— Work item —
Repeat the records exactly, minus the pictures.
** Available records follows **
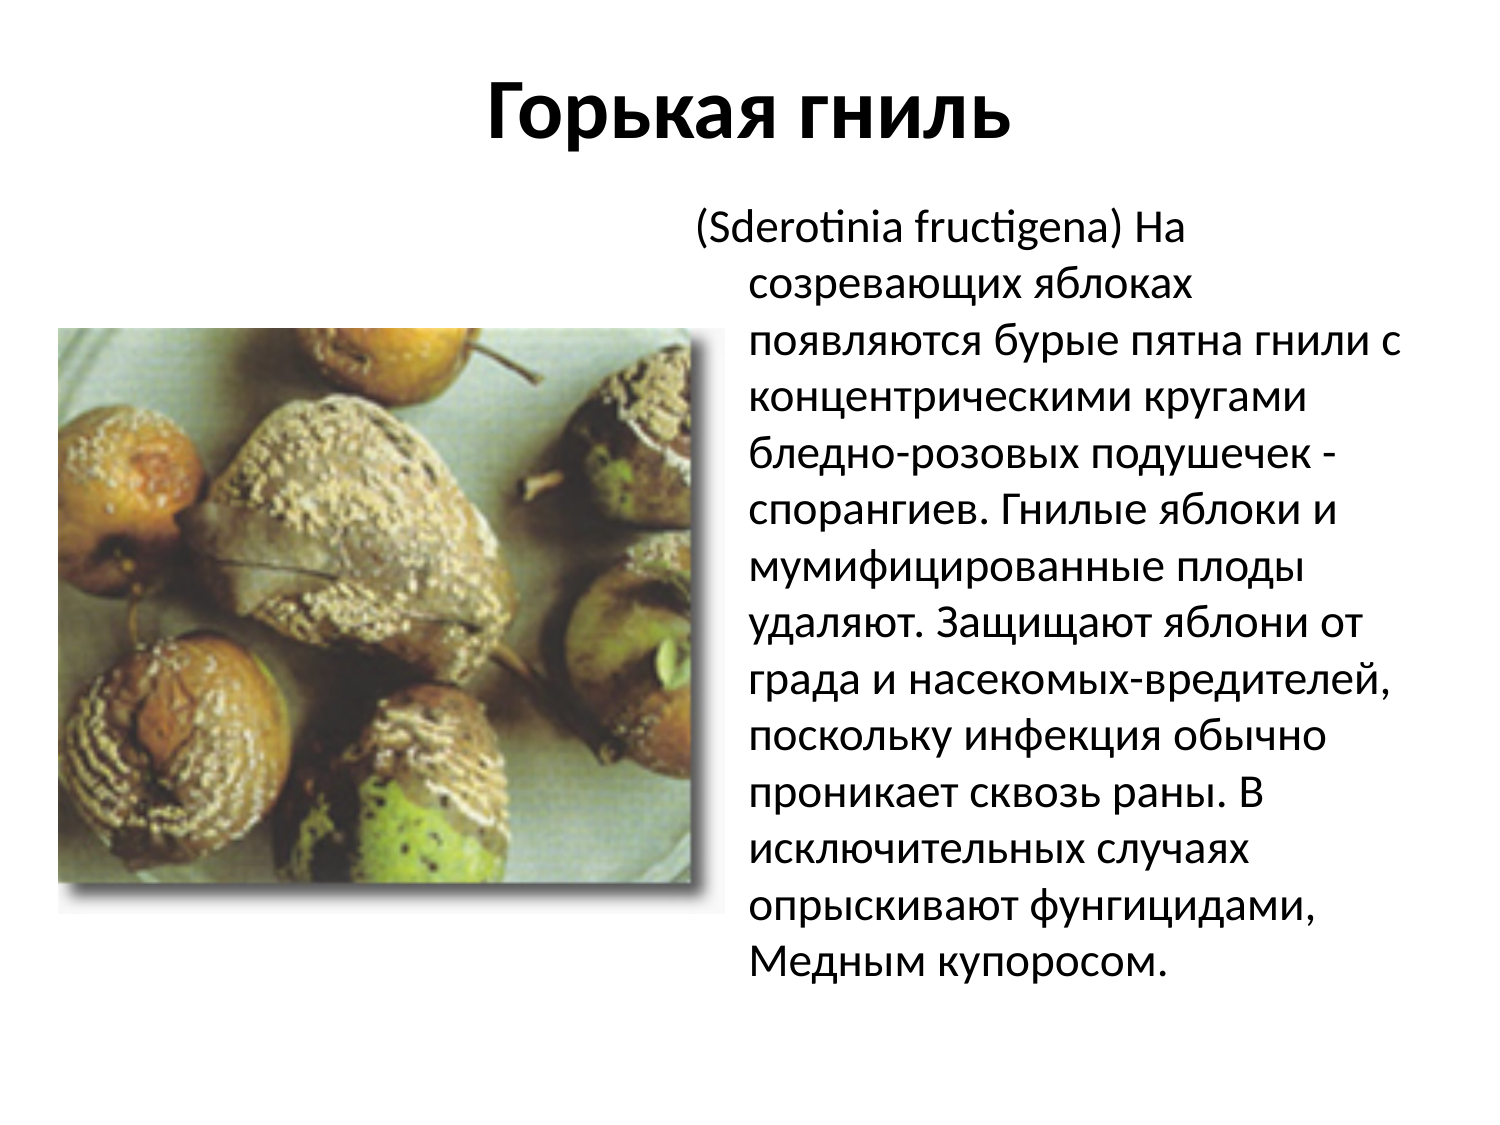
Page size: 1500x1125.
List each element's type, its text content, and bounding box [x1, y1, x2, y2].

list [58, 327, 726, 915]
title Горькая гниль [75, 45, 1425, 164]
list (Sderotinia fructigena) На созревающих яблоках появляются бурые пятна гнили с концентрическими кругами бледно-розовых подушечек - спорангиев. Гнилые яблоки и мумифицированные плоды удаляют. Защищают яблони от града и насекомых-вредителей, поскольку инфекция обычно проникает сквозь раны. В исключительных случаях опрыскивают фунгицидами, Медным купоросом. [679, 187, 1425, 1005]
** End of Available records **
— Reply —
Page size: 1500x1125.
List each element's type, its text content, and bounding box [x1, y1, x2, y2].

list [58, 327, 726, 915]
title Горькая гниль [75, 45, 1425, 164]
list (Sderotinia fructigena) На созревающих яблоках появляются бурые пятна гнили с концентрическими кругами бледно-розовых подушечек - спорангиев. Гнилые яблоки и мумифицированные плоды удаляют. Защищают яблони от града и насекомых-вредителей, поскольку инфекция обычно проникает сквозь раны. В исключительных случаях опрыскивают фунгицидами, Медным купоросом. [679, 187, 1425, 1005]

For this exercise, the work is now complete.